98 Prozent des gesamtösterreichischen AL-Anstiegs entfallen auf Wien

Wien (VP-Klub) Während in Bundesländern unter einer ÖVP-Verwaltung die Arbeitslosigkeit innerhalb eines Jahres um bis zu über 5 Prozent zurückgedrängt werden konnte, stieg sie in Wien weiter dramatisch an. Ein Plus von satten 10 Prozent gegenüber dem Jänner des Vorjahres sprechen eine eindeutige Sprache. Besonders kritisch ist die Situation bei den Frauen in Wien. Hier ist sogar ein Plus von 11,3 Prozent zu verzeichnen. Insgesamt gingen etwa 98 Prozent des Arbeitslosenanstiegs in Österreich auf das Konto Wiens, stellt ÖVP-Wien Klubobmann LAbg. Matthias Tschirf kritisch fest.
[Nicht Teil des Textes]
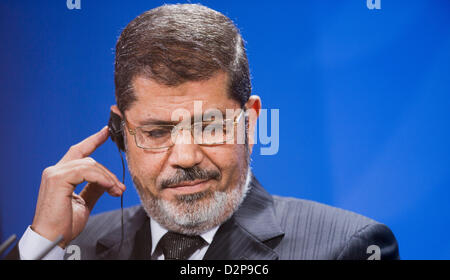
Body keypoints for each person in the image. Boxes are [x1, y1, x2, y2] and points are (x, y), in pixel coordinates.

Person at [6, 3, 399, 260]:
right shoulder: (69, 248)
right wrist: (41, 245)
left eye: (209, 126)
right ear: (121, 131)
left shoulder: (346, 247)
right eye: (157, 132)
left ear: (250, 120)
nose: (186, 156)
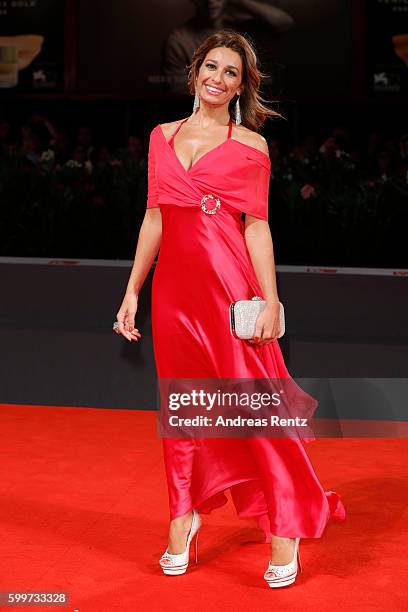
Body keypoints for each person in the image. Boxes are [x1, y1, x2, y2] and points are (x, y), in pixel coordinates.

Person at [115, 30, 345, 588]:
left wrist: (269, 299)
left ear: (243, 86)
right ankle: (182, 517)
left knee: (253, 411)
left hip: (229, 291)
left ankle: (284, 527)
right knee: (186, 411)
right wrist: (132, 291)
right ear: (194, 73)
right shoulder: (160, 137)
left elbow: (258, 229)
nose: (218, 79)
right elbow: (154, 221)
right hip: (175, 295)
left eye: (231, 73)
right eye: (211, 67)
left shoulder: (251, 146)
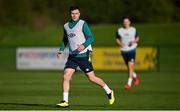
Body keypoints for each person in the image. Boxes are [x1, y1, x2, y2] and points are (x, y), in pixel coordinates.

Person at [56, 6, 115, 107]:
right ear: (70, 14)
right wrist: (61, 50)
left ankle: (109, 91)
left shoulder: (82, 23)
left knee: (91, 78)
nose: (74, 15)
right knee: (66, 76)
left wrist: (83, 45)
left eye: (76, 13)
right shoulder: (66, 26)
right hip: (72, 56)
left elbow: (91, 38)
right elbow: (65, 39)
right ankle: (65, 101)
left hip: (83, 55)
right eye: (72, 13)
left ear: (79, 14)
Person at [116, 17, 140, 90]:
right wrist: (120, 44)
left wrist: (134, 42)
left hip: (132, 50)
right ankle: (135, 77)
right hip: (124, 51)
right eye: (124, 21)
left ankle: (129, 83)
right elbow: (117, 39)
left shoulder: (133, 29)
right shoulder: (120, 30)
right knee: (129, 67)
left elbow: (137, 37)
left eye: (127, 21)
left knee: (130, 66)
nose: (126, 23)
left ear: (129, 22)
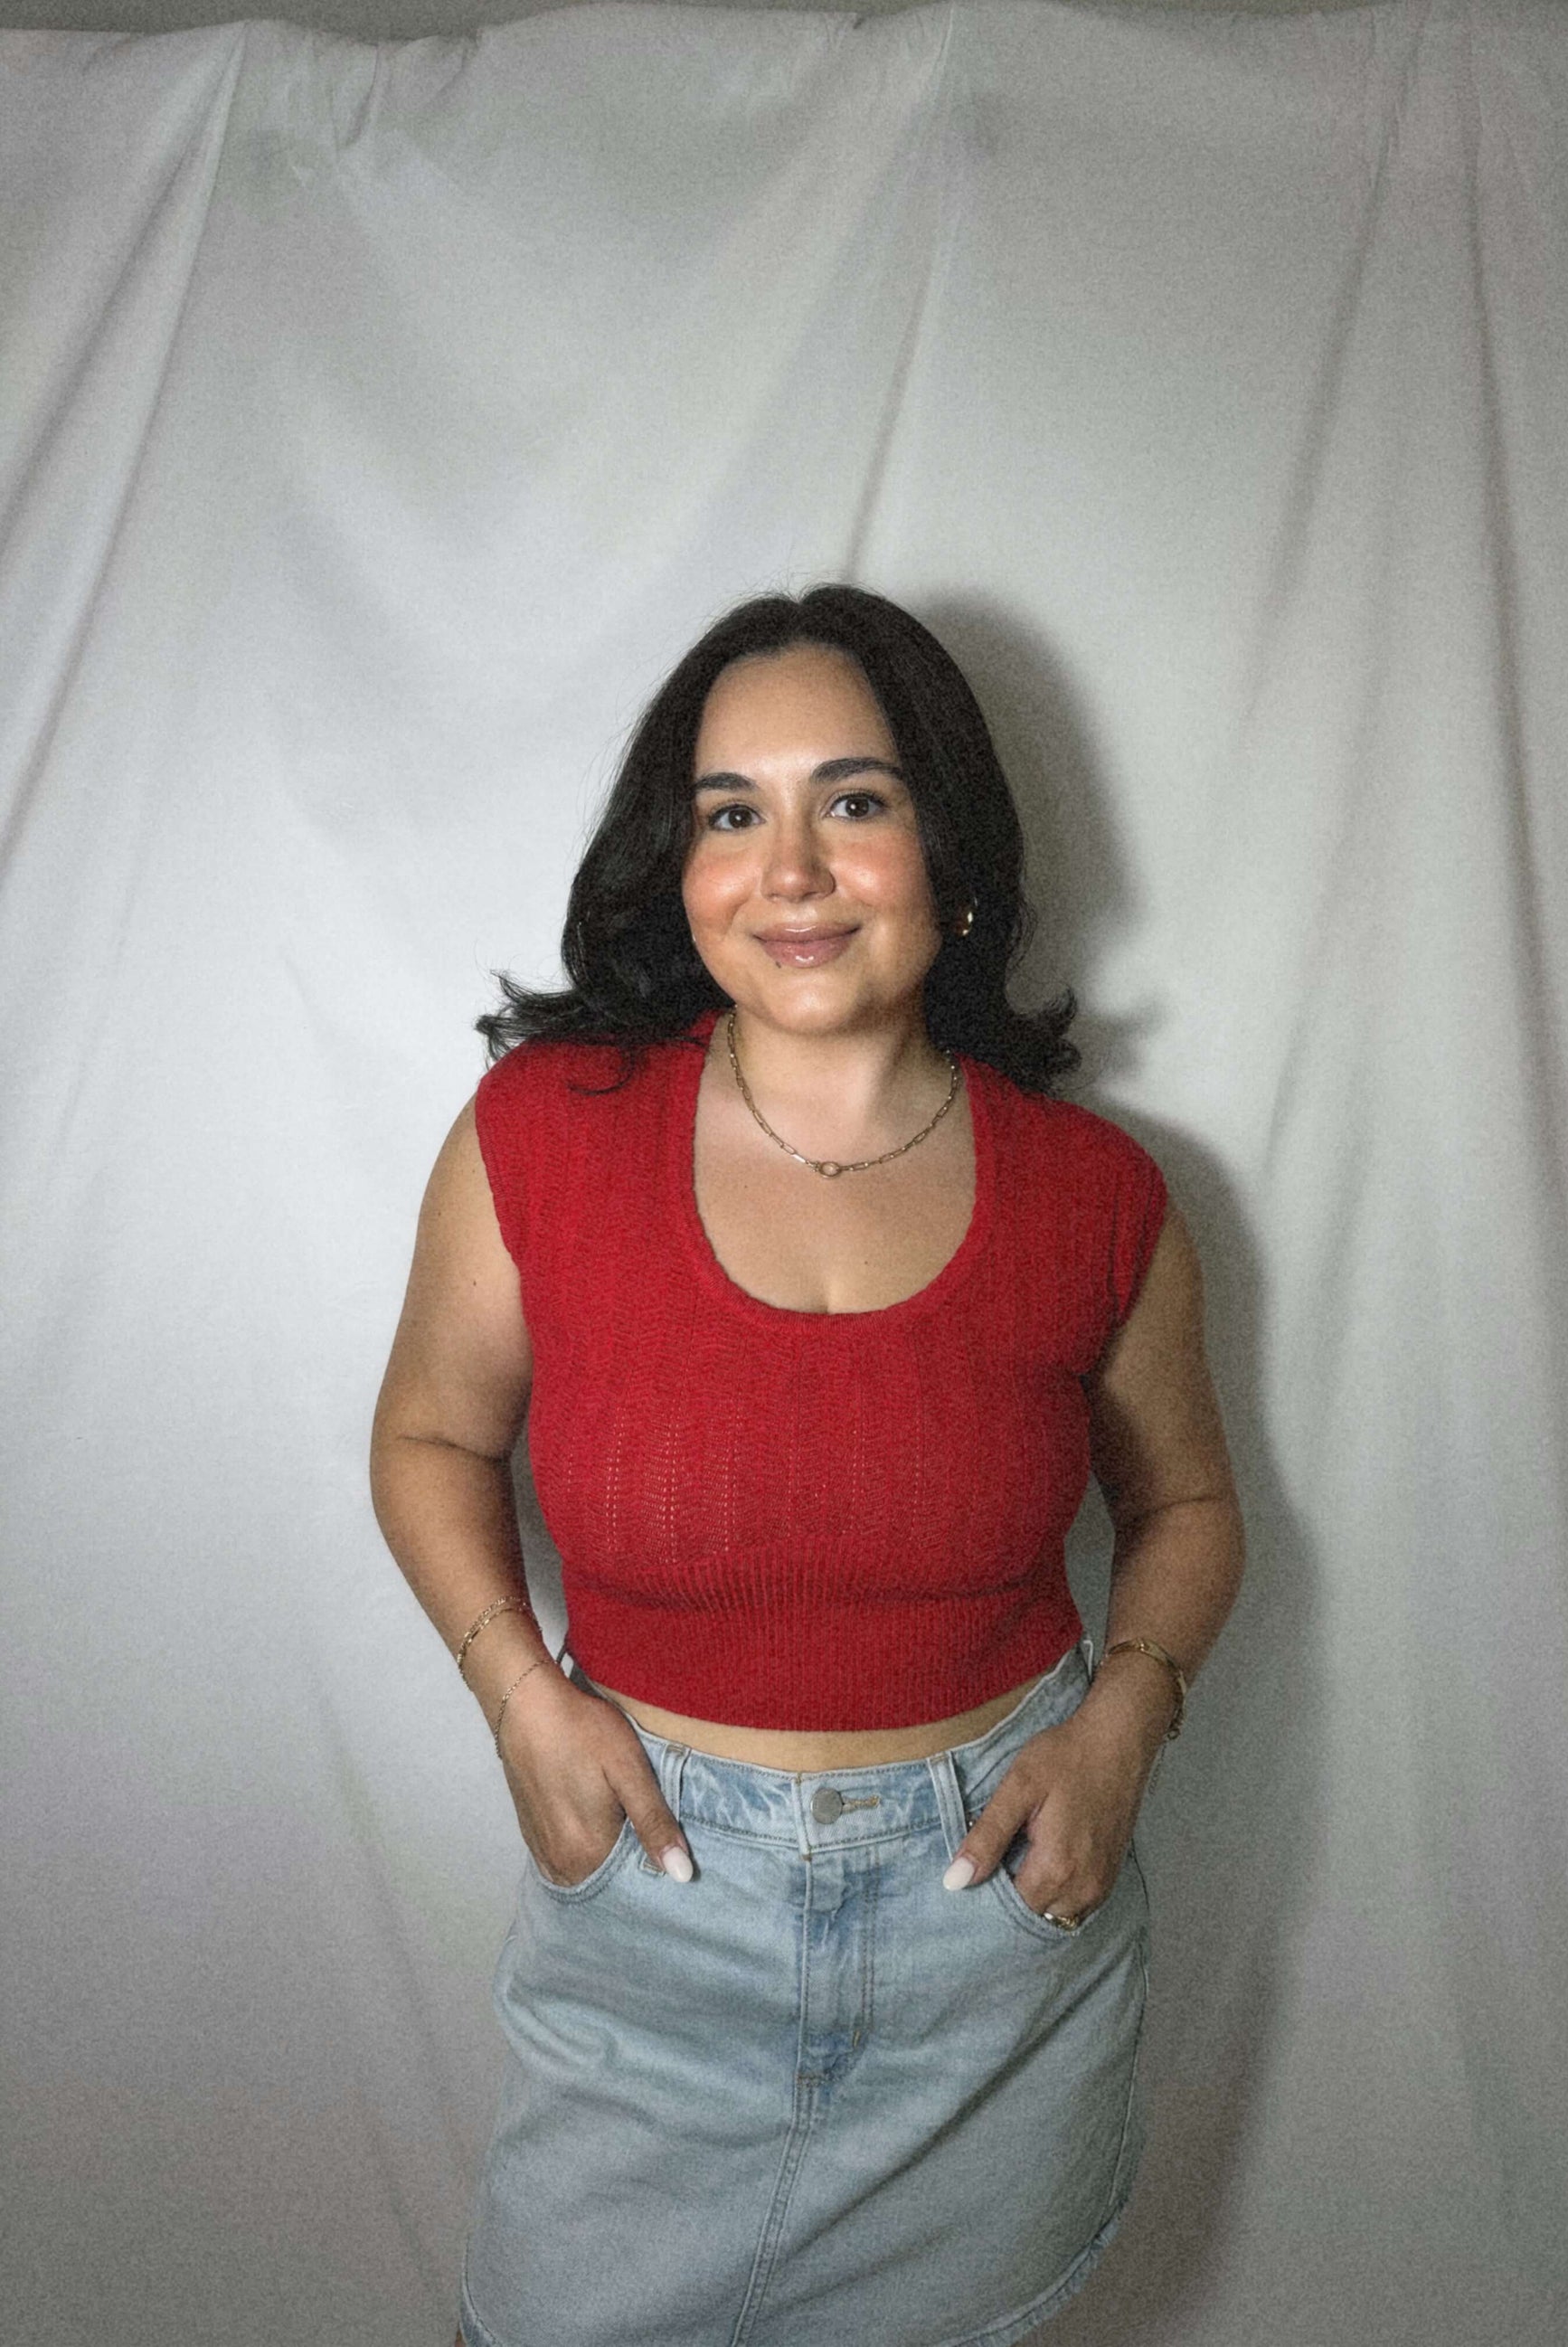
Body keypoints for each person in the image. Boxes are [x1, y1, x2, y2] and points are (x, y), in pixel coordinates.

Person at [369, 583, 1245, 2347]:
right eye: (728, 812)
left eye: (851, 800)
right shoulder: (542, 1136)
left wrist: (1123, 1724)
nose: (788, 867)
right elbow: (429, 1436)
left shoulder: (1098, 1193)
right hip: (658, 1919)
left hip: (990, 1947)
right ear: (674, 863)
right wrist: (519, 1695)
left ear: (951, 843)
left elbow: (1190, 1508)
Das von der ÖVP verwaltete Bundesland Steiermark könne hingegen auf eine Verringerung um 4 Prozent, bei der Männerarbeitslosigkeit sogar um mehr als 5 Prozent, stolz sein. Und Tschirf weiter: " Warum schaffen andere Bundesländer den Aufschwung und Wien nicht? Es liegt doch auf der Hand, dass die Flaute in Wien hausgemacht ist. Wenn Bürgermeister Häupl weiterhin seine Hände in den Schoß legt, selbstzufrieden Ballveranstaltungen eröffnet und gebetsmühlenartig dem Bund die Schuld zuschiebt, so handelt er geradezu grob fahrlässig". Häupl habe jetzt alles daran zu setzen, um arbeitsplatzschaffende Investitionen in Wien anzukurbeln. Auch ein weiteres Abwandern von Betrieben gelte es zu verhindern.

"Durch ständiges Krankjammern und Schuldzuweisungen wird in Wien kein einziger Arbeitsplatz geschaffen. Die SP-Stadtverwaltung darf nicht weiterhin wohlgefällig in den Tag hinein leben, sie muss endlich Aktivitäten in Sachen Konjunkturbelebung setzen", fordert Tschirf.